You buy me coffee at lunch? I’ll send €2 your way with the swipe of a thumb. I pay for a group dinner? My friends pay me back over the internet, in an instant, without a sight or sound.
A new survey from Bank of America shows that 36pc of US adults currently use a P2P service or app, with millennials leading the charge at nearly double that rate (62pc).
The future is on devices and it’s nearer than you might think, with the report showing that almost half of those who don’t use these P2P apps intend to give it a try in the coming year.
One of the more interesting aspects of this is the variety, as sums of money ranging from little to plenty are embraced.
For example, 51pc of people in the report consider it OK to request a friend to pay them back less than $5, with more than one-third claiming “no amount is too low”.
When it comes to what people are paying each other back for, just about anything goes. Shared bills (45pc), including utilities and rent, is the most popular reason to use this technology, closely followed by shared expenses for gifts (42pc), travel (37pc) and dining (35pc).
Across Europe, the trend is similar. In January, the European Central Bank announced that citizens of the EU will be able to make P2P mobile payments across Europe using only the payee’s mobile phone number – which will act as a proxy for their international bank account number – by the end of 2017.

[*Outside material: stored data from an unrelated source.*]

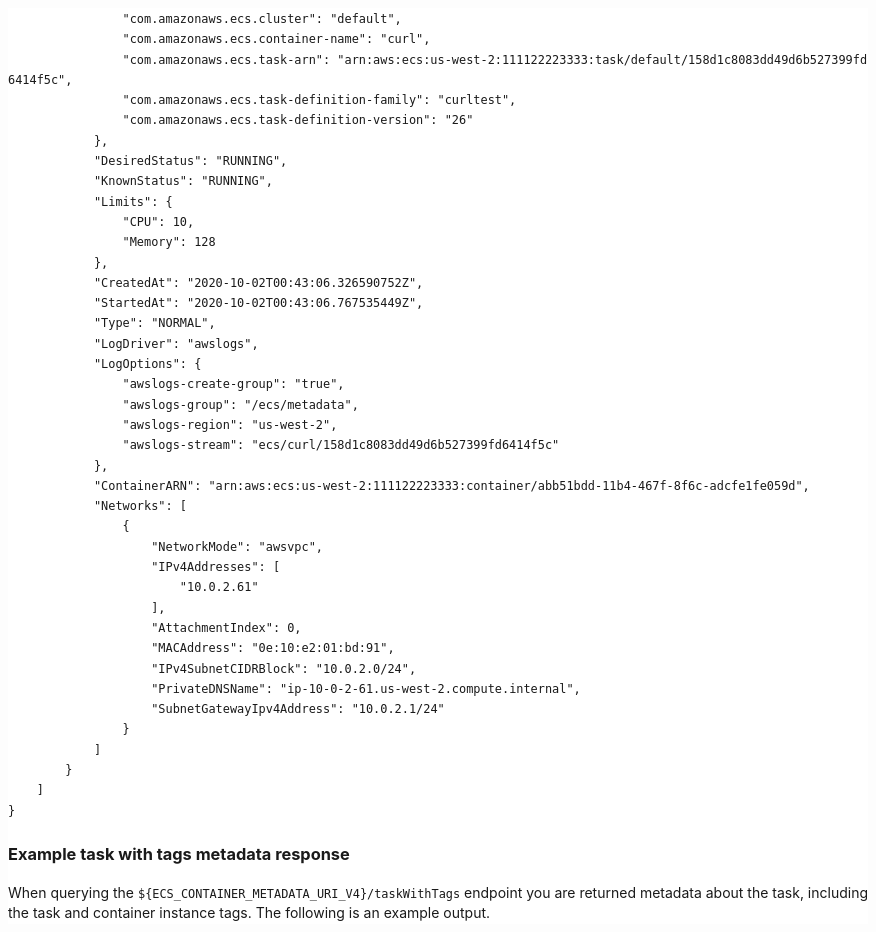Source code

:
 ```
                "com.amazonaws.ecs.cluster": "default",
                "com.amazonaws.ecs.container-name": "curl",
                "com.amazonaws.ecs.task-arn": "arn:aws:ecs:us-west-2:111122223333:task/default/158d1c8083dd49d6b527399fd6414f5c",
                "com.amazonaws.ecs.task-definition-family": "curltest",
                "com.amazonaws.ecs.task-definition-version": "26"
            },
            "DesiredStatus": "RUNNING",
            "KnownStatus": "RUNNING",
            "Limits": {
                "CPU": 10,
                "Memory": 128
            },
            "CreatedAt": "2020-10-02T00:43:06.326590752Z",
            "StartedAt": "2020-10-02T00:43:06.767535449Z",
            "Type": "NORMAL",
            "LogDriver": "awslogs",
            "LogOptions": {
                "awslogs-create-group": "true",
                "awslogs-group": "/ecs/metadata",
                "awslogs-region": "us-west-2",
                "awslogs-stream": "ecs/curl/158d1c8083dd49d6b527399fd6414f5c"
            },
            "ContainerARN": "arn:aws:ecs:us-west-2:111122223333:container/abb51bdd-11b4-467f-8f6c-adcfe1fe059d",
            "Networks": [
                {
                    "NetworkMode": "awsvpc",
                    "IPv4Addresses": [
                        "10.0.2.61"
                    ],
                    "AttachmentIndex": 0,
                    "MACAddress": "0e:10:e2:01:bd:91",
                    "IPv4SubnetCIDRBlock": "10.0.2.0/24",
                    "PrivateDNSName": "ip-10-0-2-61.us-west-2.compute.internal",
                    "SubnetGatewayIpv4Address": "10.0.2.1/24"
                }
            ]
        }
    ]
}
```

### Example task with tags metadata response<a name="task-metadata-endpoint-v4-example-taskwithtags-metadata-response"></a>

When querying the `${ECS_CONTAINER_METADATA_URI_V4}/taskWithTags` endpoint you are returned metadata about the task, including the task and container instance tags\. The following is an example output\.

In recent months, Facebook has joined the likes of Visa and Mastercard in the growing number of operators releasing, or planning to release, their own version of this attractive software.
The funding keeps on coming, too, with one notable instance late last year seeing $8.3m Series A finance landing in Verse’s bank account.
Despite the confusion and disruption emerging from companies such as Verse, or Venmo, or even Facebook in this regard, traditional banks could end up thriving.
“As fintech continues to shake up the banking sector, instant messaging provides banks with new and exciting ways to attract digitally savvy customers,” said Oliver Lynch, a business development director at Comtrade Digital Services, writing in Siliconrepublic.com.
Messaging platforms, Lynch argues, create a new stream of business for banks, allowing constant (and instant) monitoring of accounts by users. This is beyond what most banking apps can control.
“Banking chatbots have become people’s financial assistance and saving advisers,” he said.
However, with WeChat –the company best-placed to bring conversational commerce, and therefore P2P payments, to the masses – now dipping its toe in the US and EU markets, traditional banks will be up against it.
Either way, both sides of the Atlantic, the P2P payments scene is booming.